*** Excerpted text Section Begins ***

Later, we shall change the state of an LED depending on the status of the pushbutton. The shield has to be attached to the \arduino\ board
before doing these experiments and the \arduino\ needs to be connected to the computer 
with a USB cable, as shown in \figref{arduino}. The reader should go through the
instructions given in \secref{sec:ard-start} before getting started.
\begin{enumerate}
\item In the first experiment, we shall simply read the status of the
  pushbutton. Recall that it is a normally open type of switch. So, in
  an unpressed state, the logic read will be ``0'', corresponding to
  0V. And, when the user presses the pushbutton, the reading would be
  ``1'', corresponding to 5V. The code for this experiment is given in
  \ardref{ard:push-100}. In the initialization part of the code, we
  assign the sensor pin to be read, 12 in this case, to a variable for
  ease. Next, we initialize the port for serial port communication at
  data rate of 115200 bits per second and declare the digital pin 12 as an 
  input pin using the command {\tt pinMode}.  After initialization, 
  we start reading the status of the pushbutton using the following command:
  \lstinputlisting[firstline=7,lastline=7]
  {\LocPushardcode/push-button-status/push-button-status.ino}

  Note that the input argument to this command is the digital pin 12
  corresponding to the pin to which the pushbutton is connected.  After
  acquiring the values, we print them using,
  \lstinputlisting[firstline=8,lastline=8]
  {\LocPushardcode/push-button-status/push-button-status.ino} We
  repeat this read and print process 50 times by putting the
  commands in a {\tt for} loop. While running this experiment, the readers must press
  and release the pushbutton and observe the values being printed on the
  {\tt Serial Monitor} of Arduino IDE.

*** Excerpted text Section Ends ***
*** Records provided Section Begins ***

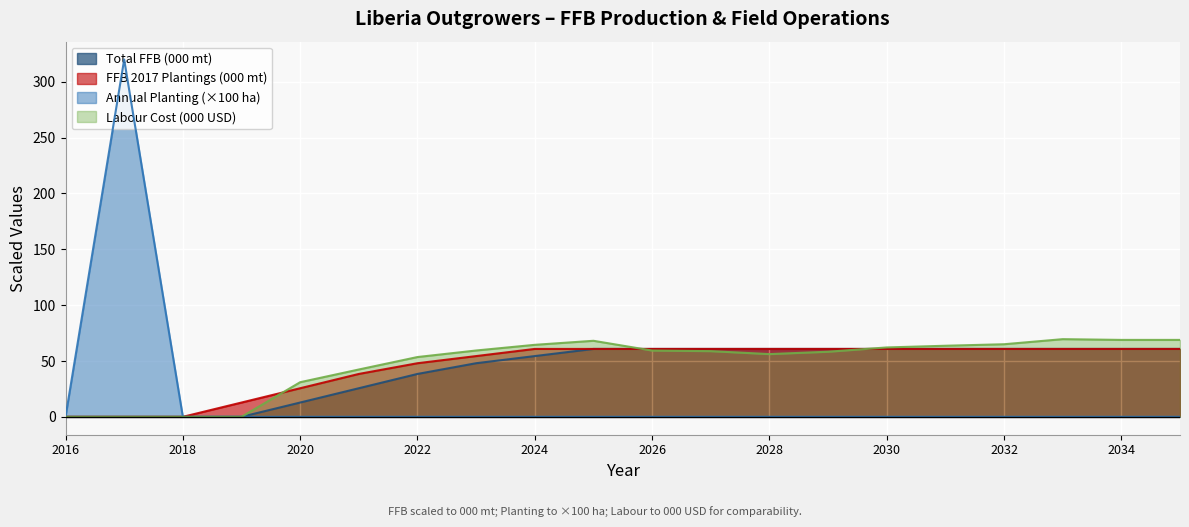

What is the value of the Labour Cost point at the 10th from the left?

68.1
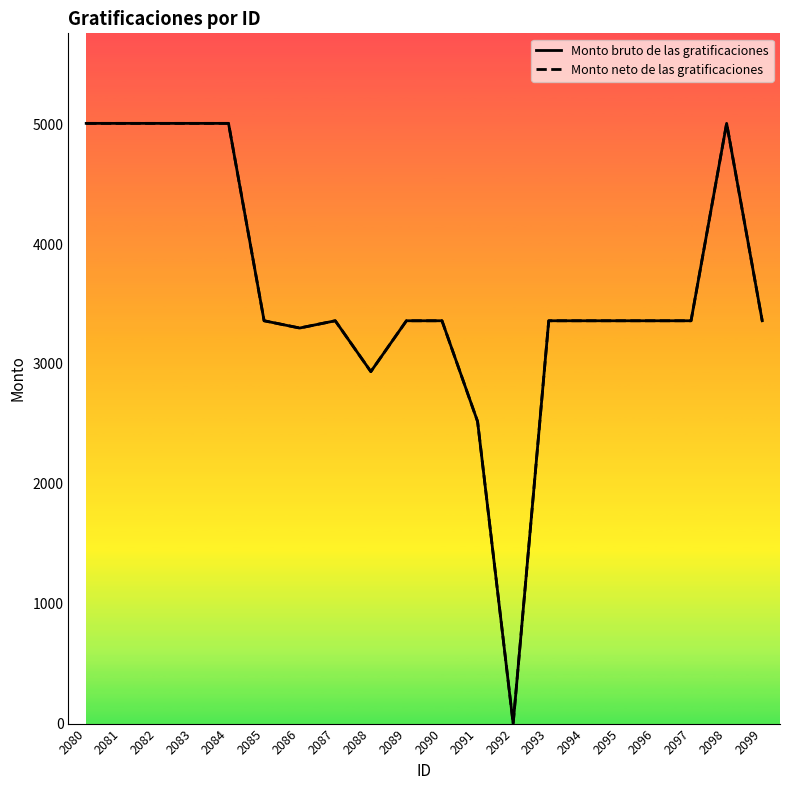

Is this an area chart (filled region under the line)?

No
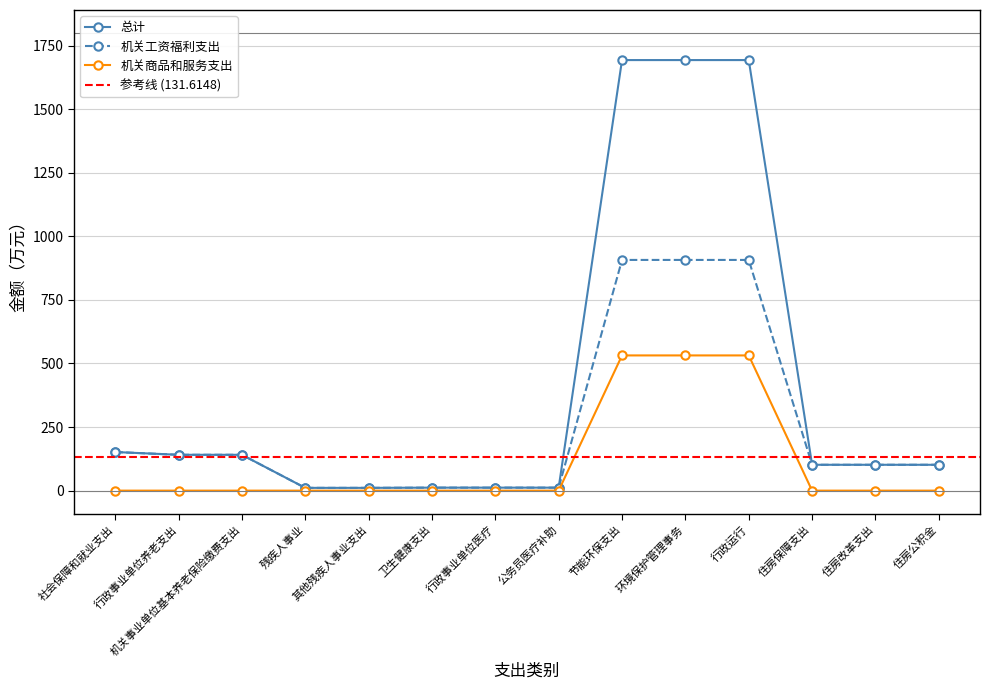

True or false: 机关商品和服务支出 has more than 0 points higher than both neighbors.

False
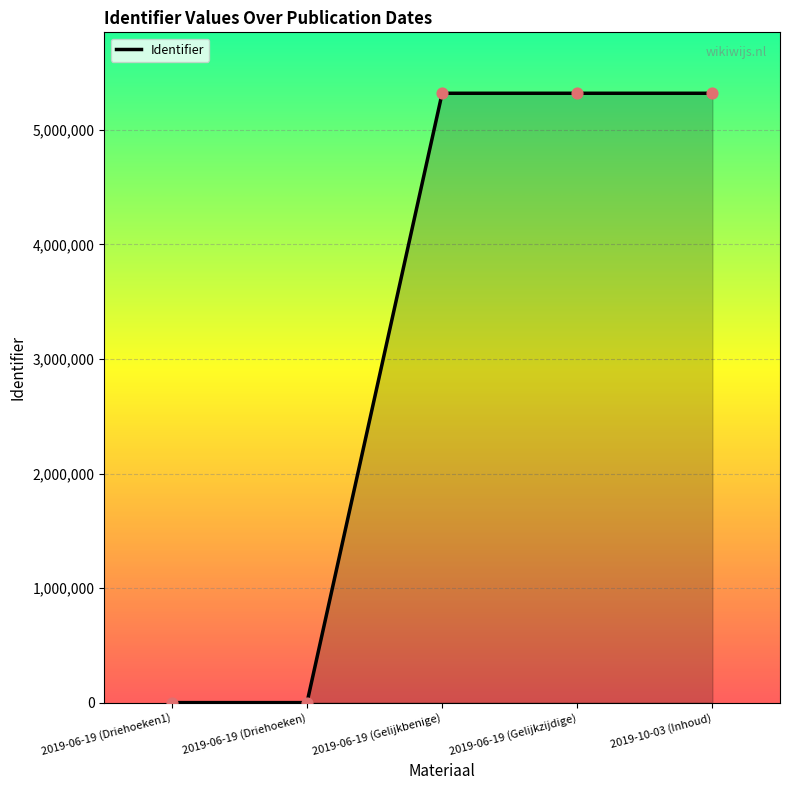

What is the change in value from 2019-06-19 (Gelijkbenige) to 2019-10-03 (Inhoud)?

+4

*** Records provided Section Ends ***
*** Records provided Section Begins ***

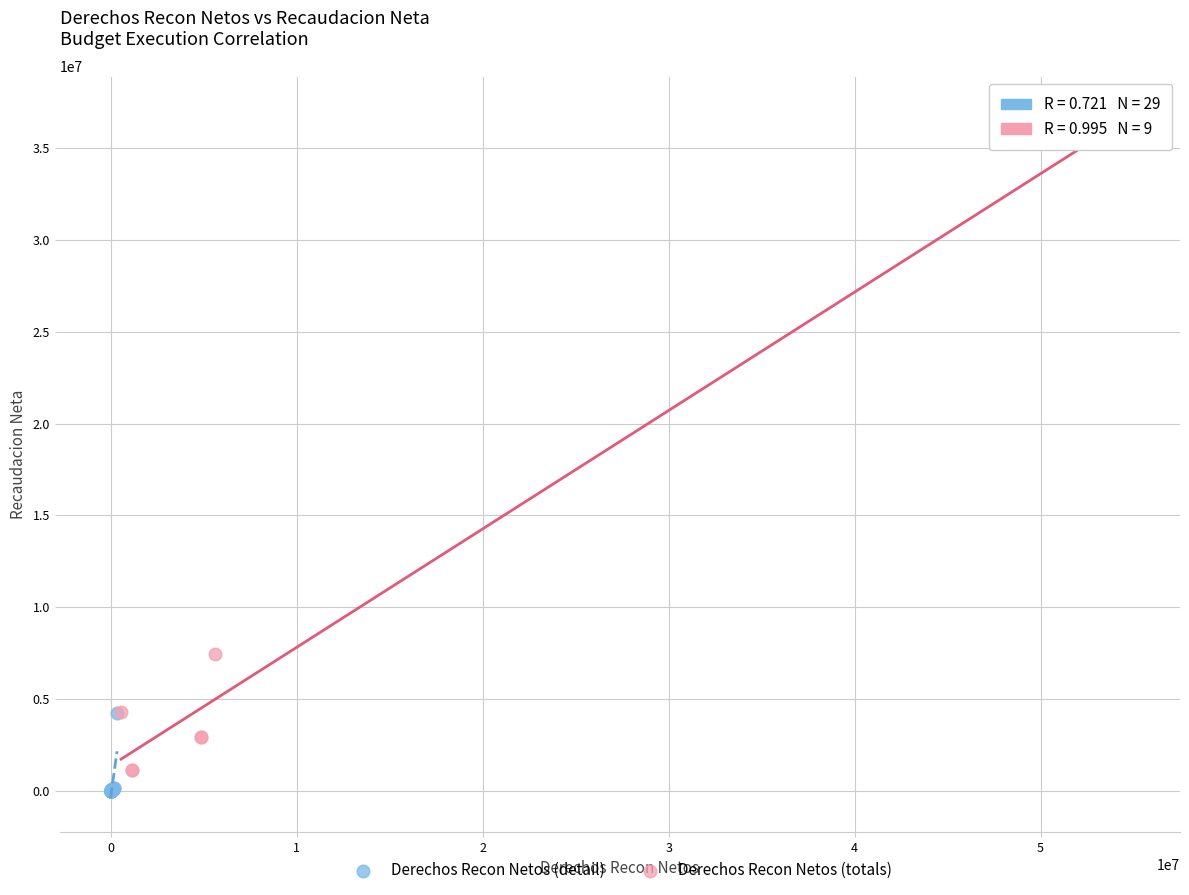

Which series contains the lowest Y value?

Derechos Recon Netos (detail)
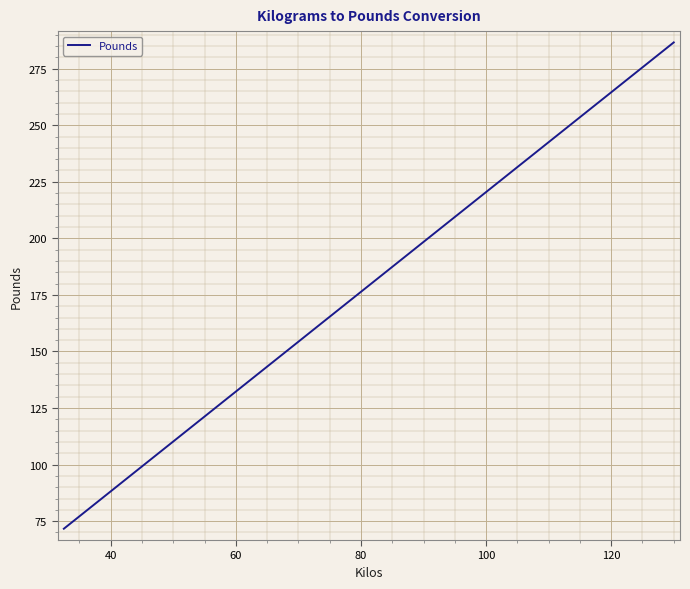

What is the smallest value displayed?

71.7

*** Records provided Section Ends ***

### [Task list]
1 > In the Arduino pushbutton tutorial, what data rate is set for serial port communication?
2 > Continue writing the Arduino pushbutton tutorial from the point where it stops.
The entries were taken from a separate source.

### [Task-by-task answers]
1 > 115200 bits per second.

2 >
\item In the second experiment, we shall control the power given to an
  LED as per the status of the pushbutton. The code for this
  experiment is given in \ardref{ard:push-200}. This experiment can be
  taken as a step further to the previous one. We declare the LED pin
  to be controlled as an output pin by,
  \lstinputlisting[firstline=7,lastline=7]
  {\LocPushardcode/led-push-button/led-push-button.ino} Next, we read
  the pusbhutton value from digital pin 12. If the value is ``1'',
  we turn on the LED at pin 9 else we turn it off. The
  condition check is performed using {\tt if else} statements. We run
  these commands for 50 iterations. While running this experiment, the readers 
  must press and release the pushbutton. Accordingly, they can observe whether 
  the LED glows when the pushbutton is pressed. 
  %  \redcolor{Serial monitor}.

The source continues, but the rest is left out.